In total spend, six of the top 10 costliest medications used by public exchange enrollees have been specialty drugs. In commercial health plans, only four of the top 10 costliest medications were specialty. Approximately 1.1% of total prescriptions in public exchange plans were for specialty medications, compared to 0.75% in commercial health plans. Despite comprising less than 1% of all U.S. prescriptions, specialty medications now account for more than a quarter of the country’s total pharmacy spend. 

Other key findings include:

  • More than six in every 1,000 prescriptions in the public exchange plans were for a medication to treat HIV. This proportion is nearly four times higher in exchange plans than in commercial health plans.

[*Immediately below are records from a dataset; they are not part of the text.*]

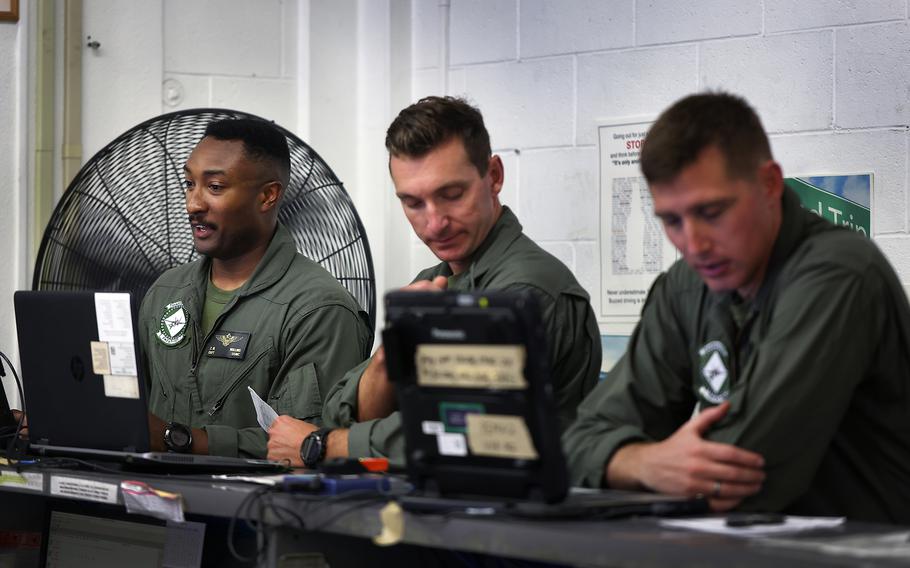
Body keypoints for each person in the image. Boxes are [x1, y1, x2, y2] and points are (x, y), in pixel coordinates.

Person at [563, 92, 910, 523]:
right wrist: (645, 463)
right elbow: (577, 446)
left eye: (712, 212)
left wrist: (640, 464)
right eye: (672, 220)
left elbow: (740, 471)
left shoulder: (839, 273)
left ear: (768, 184)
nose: (693, 244)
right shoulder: (685, 288)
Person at [267, 96, 601, 468]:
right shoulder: (434, 282)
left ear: (493, 177)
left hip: (517, 513)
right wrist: (386, 358)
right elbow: (343, 414)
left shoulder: (526, 290)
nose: (434, 222)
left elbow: (465, 432)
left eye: (452, 195)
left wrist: (322, 445)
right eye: (413, 203)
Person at [139, 118, 372, 458]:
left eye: (215, 187)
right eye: (189, 184)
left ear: (267, 196)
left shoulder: (319, 310)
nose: (193, 204)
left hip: (255, 508)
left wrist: (181, 439)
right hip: (148, 503)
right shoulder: (165, 292)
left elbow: (313, 446)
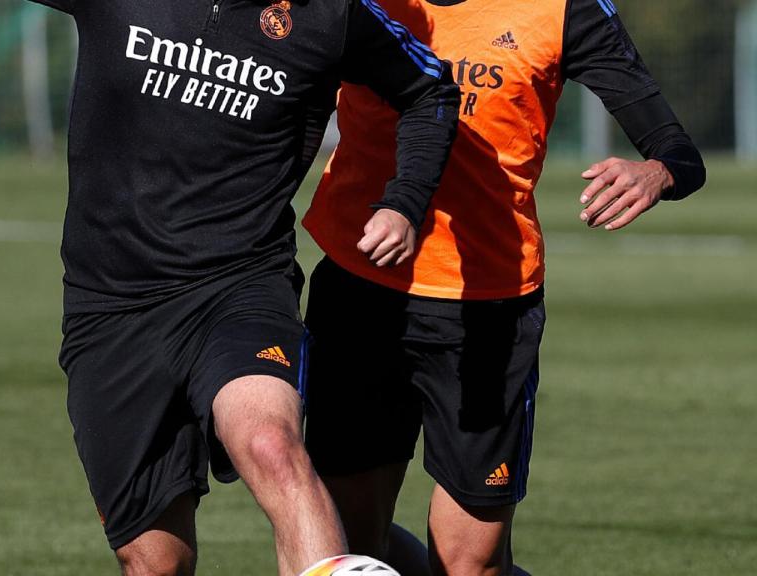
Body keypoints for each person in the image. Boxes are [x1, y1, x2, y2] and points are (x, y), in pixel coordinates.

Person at [27, 1, 459, 574]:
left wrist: (404, 203)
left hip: (241, 288)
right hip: (112, 307)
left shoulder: (334, 15)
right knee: (156, 563)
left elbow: (431, 88)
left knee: (272, 446)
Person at [302, 0, 706, 574]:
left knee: (468, 564)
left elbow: (677, 150)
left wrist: (656, 172)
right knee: (351, 549)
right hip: (360, 289)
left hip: (487, 312)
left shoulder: (566, 9)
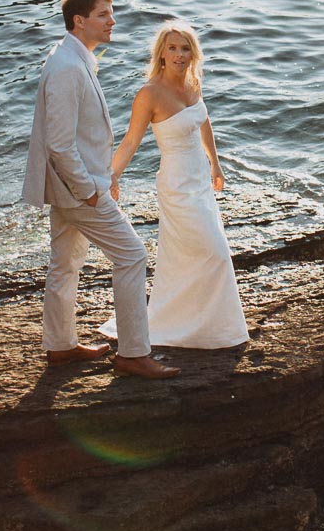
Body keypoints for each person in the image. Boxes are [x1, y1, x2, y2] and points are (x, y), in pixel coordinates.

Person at [22, 0, 177, 380]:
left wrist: (104, 178)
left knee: (65, 264)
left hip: (75, 186)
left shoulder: (73, 58)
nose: (112, 21)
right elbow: (59, 144)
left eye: (112, 14)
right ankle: (133, 353)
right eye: (104, 15)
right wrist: (90, 190)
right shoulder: (67, 67)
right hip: (78, 190)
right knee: (132, 255)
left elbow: (78, 137)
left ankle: (60, 346)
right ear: (79, 20)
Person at [106, 20, 248, 349]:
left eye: (185, 48)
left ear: (193, 53)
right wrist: (112, 175)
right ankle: (194, 328)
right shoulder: (149, 94)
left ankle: (207, 326)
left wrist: (216, 163)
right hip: (176, 185)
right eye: (172, 48)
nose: (179, 55)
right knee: (215, 252)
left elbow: (204, 121)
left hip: (200, 179)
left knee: (191, 255)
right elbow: (130, 141)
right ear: (161, 54)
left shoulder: (193, 83)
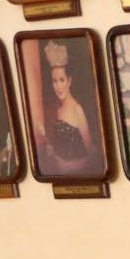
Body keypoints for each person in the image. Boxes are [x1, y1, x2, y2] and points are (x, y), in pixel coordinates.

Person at [34, 41, 96, 176]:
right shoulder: (57, 109)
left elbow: (90, 151)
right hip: (61, 173)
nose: (58, 86)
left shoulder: (77, 109)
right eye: (54, 81)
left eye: (62, 80)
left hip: (79, 174)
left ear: (69, 81)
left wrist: (72, 166)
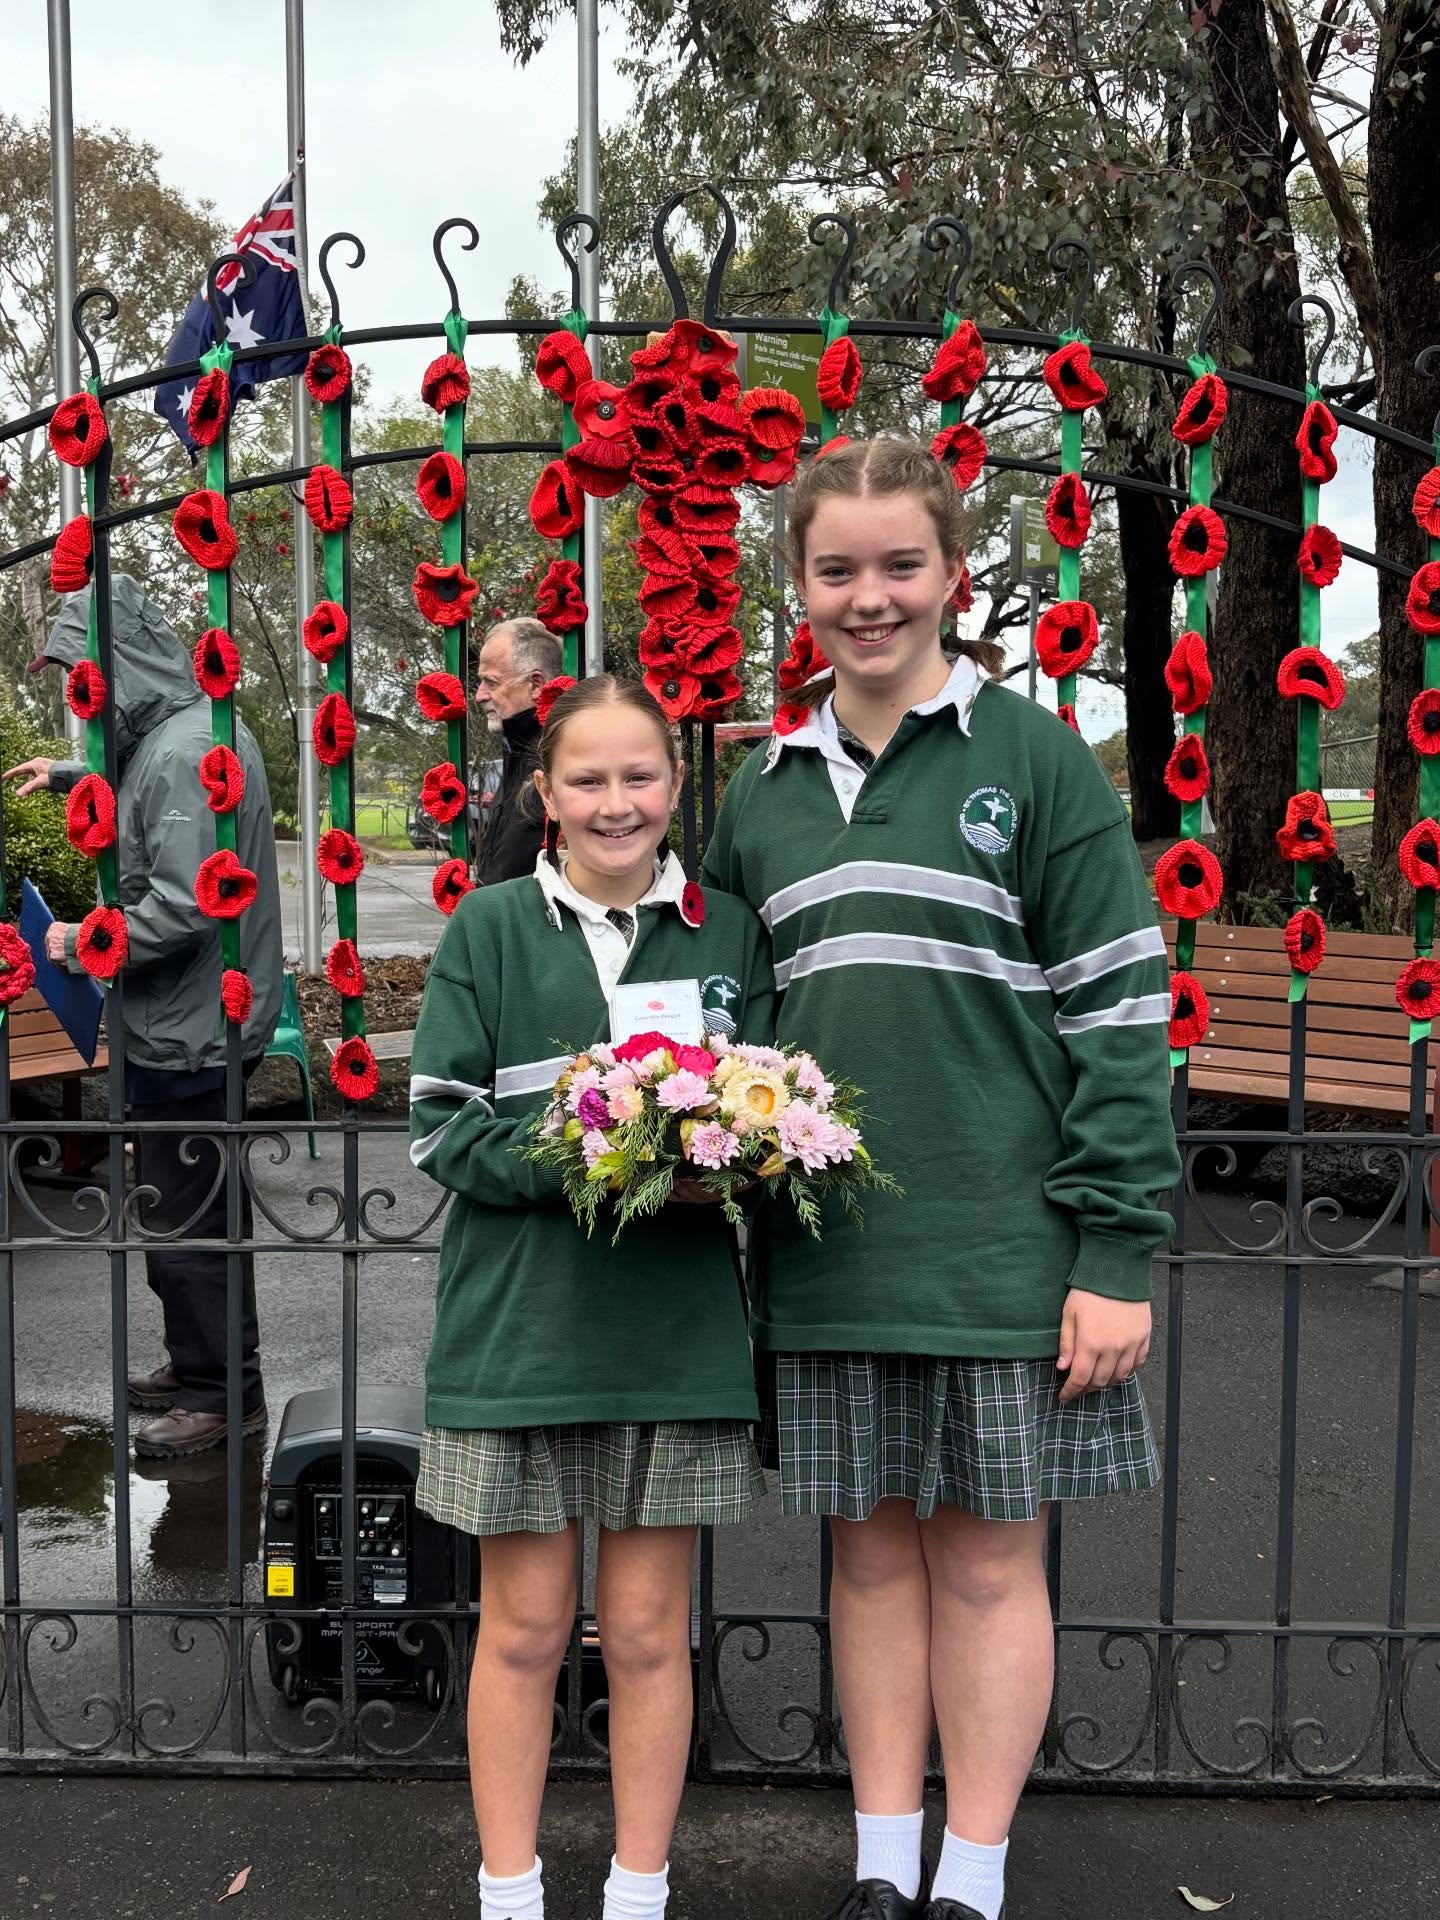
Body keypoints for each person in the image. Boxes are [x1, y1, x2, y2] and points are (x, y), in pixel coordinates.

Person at [701, 439, 1181, 1920]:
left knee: (985, 1568)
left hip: (1003, 1254)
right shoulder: (759, 793)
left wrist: (1115, 1249)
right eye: (836, 569)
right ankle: (881, 1864)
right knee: (866, 1563)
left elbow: (1120, 1010)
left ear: (954, 575)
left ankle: (971, 1876)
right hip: (832, 1257)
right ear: (796, 585)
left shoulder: (1031, 759)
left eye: (899, 564)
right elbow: (723, 1022)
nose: (869, 596)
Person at [408, 673, 774, 1920]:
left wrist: (734, 1156)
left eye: (640, 776)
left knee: (650, 1637)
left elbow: (771, 1111)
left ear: (676, 787)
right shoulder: (491, 927)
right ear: (543, 795)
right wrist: (597, 1160)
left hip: (673, 1342)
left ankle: (638, 1888)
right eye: (587, 779)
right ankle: (508, 1889)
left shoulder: (730, 932)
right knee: (519, 1632)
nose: (616, 802)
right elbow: (441, 1131)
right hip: (523, 1337)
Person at [6, 575, 283, 1460]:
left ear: (117, 663)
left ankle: (219, 1394)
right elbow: (155, 800)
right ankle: (200, 1364)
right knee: (180, 1205)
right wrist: (73, 775)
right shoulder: (182, 734)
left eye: (77, 672)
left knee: (190, 1219)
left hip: (188, 1031)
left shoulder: (180, 752)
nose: (68, 693)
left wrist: (81, 941)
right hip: (189, 1022)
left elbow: (185, 902)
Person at [473, 616, 564, 885]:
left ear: (536, 685)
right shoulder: (516, 752)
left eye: (491, 682)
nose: (479, 695)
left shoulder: (554, 761)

  • The top 10 therapy classes by claims volume for exchange enrollees and those in a commercial health plan were largely similar, with a few notable exceptions. The proportion of pain medication was 35% higher in exchange plans; the proportion of anti-seizure medications was 27% higher in exchange plans; the proportion of antidepressants was 14% higher in exchange plans; the proportion of contraceptives was 31% lower in exchange plans.
  • Patients in exchange plans in the first two months paid a greater percentage of their pharmacy costs compared to those enrolled in commercial plans. As a result, health insurers’ per-member pharmacy costs so far this year are nearly 35% higher for their commercial plans vs. their exchange plans.

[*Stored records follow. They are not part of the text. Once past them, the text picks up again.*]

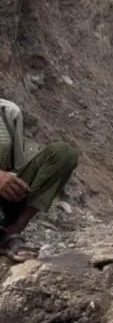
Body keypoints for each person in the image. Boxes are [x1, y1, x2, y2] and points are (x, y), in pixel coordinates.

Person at [0, 101, 77, 262]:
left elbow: (15, 168)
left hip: (4, 201)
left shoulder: (8, 112)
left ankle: (10, 233)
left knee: (63, 154)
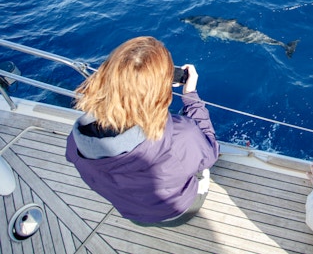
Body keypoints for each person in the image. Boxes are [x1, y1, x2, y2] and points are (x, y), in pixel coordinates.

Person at [66, 36, 219, 226]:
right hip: (178, 212)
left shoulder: (79, 138)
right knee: (202, 169)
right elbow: (211, 151)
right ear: (163, 86)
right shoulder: (182, 135)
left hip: (133, 214)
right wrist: (190, 97)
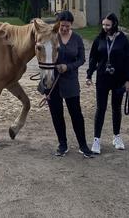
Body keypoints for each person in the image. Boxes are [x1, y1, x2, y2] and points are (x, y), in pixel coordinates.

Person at [47, 10, 95, 158]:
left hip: (71, 81)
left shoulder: (77, 39)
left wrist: (68, 67)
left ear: (71, 25)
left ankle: (83, 145)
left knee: (76, 114)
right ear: (58, 24)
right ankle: (62, 144)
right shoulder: (52, 37)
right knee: (57, 114)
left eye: (67, 26)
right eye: (62, 26)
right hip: (53, 81)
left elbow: (81, 59)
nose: (64, 29)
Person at [85, 13, 129, 154]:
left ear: (114, 24)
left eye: (108, 25)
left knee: (116, 108)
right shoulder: (99, 39)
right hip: (102, 78)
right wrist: (89, 75)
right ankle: (96, 139)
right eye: (103, 25)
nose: (105, 27)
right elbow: (93, 58)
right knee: (100, 108)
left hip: (119, 79)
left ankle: (117, 136)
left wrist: (128, 80)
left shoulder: (123, 39)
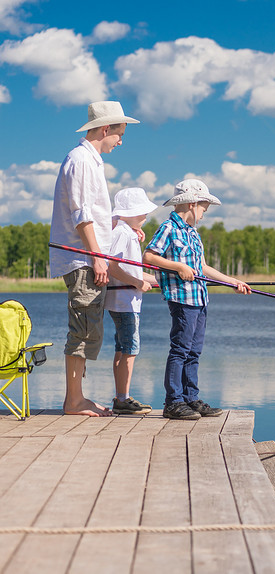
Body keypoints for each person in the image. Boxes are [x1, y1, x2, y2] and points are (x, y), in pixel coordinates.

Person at [49, 101, 140, 417]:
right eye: (120, 133)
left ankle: (77, 397)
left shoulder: (89, 161)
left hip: (88, 257)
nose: (121, 141)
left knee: (89, 327)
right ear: (105, 129)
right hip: (83, 260)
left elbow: (97, 216)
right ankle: (74, 401)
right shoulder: (82, 161)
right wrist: (98, 257)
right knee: (84, 327)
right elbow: (82, 215)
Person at [143, 179, 251, 420]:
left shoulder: (193, 234)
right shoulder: (169, 228)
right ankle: (173, 402)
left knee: (194, 352)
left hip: (200, 298)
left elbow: (202, 267)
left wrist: (232, 281)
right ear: (192, 204)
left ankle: (191, 398)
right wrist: (178, 266)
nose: (204, 214)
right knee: (180, 350)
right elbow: (148, 257)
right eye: (204, 208)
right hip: (182, 299)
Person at [105, 187, 159, 415]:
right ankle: (123, 398)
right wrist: (138, 283)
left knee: (123, 348)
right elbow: (111, 266)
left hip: (126, 301)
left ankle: (121, 396)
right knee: (130, 349)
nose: (145, 217)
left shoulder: (127, 232)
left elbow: (131, 269)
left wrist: (157, 280)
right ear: (129, 213)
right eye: (141, 213)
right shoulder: (123, 233)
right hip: (124, 302)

“We are keeping a close eye on cost-shifting and use of the higher-cost tiers for specialty medications and nonpreferred drugs, measuring how quickly these exchange enrollees are meeting their out-of-pocket caps, at which point all costs will be on the health insurer,” said Julie Huppert, vice president of health care reform with Express Scripts.
The analysis is based on a national sample of more than 650,000 de-identified pharmacy claims from January 1, 2014 through February 28, 2014 for patients enrolled in a public health insurance exchange plan with pharmacy benefit coverage administered by Express Scripts. The analysis compared these pharmacy claims to those from commercial health plans, with pharmacy coverage administered by Express Scripts, during the same time period.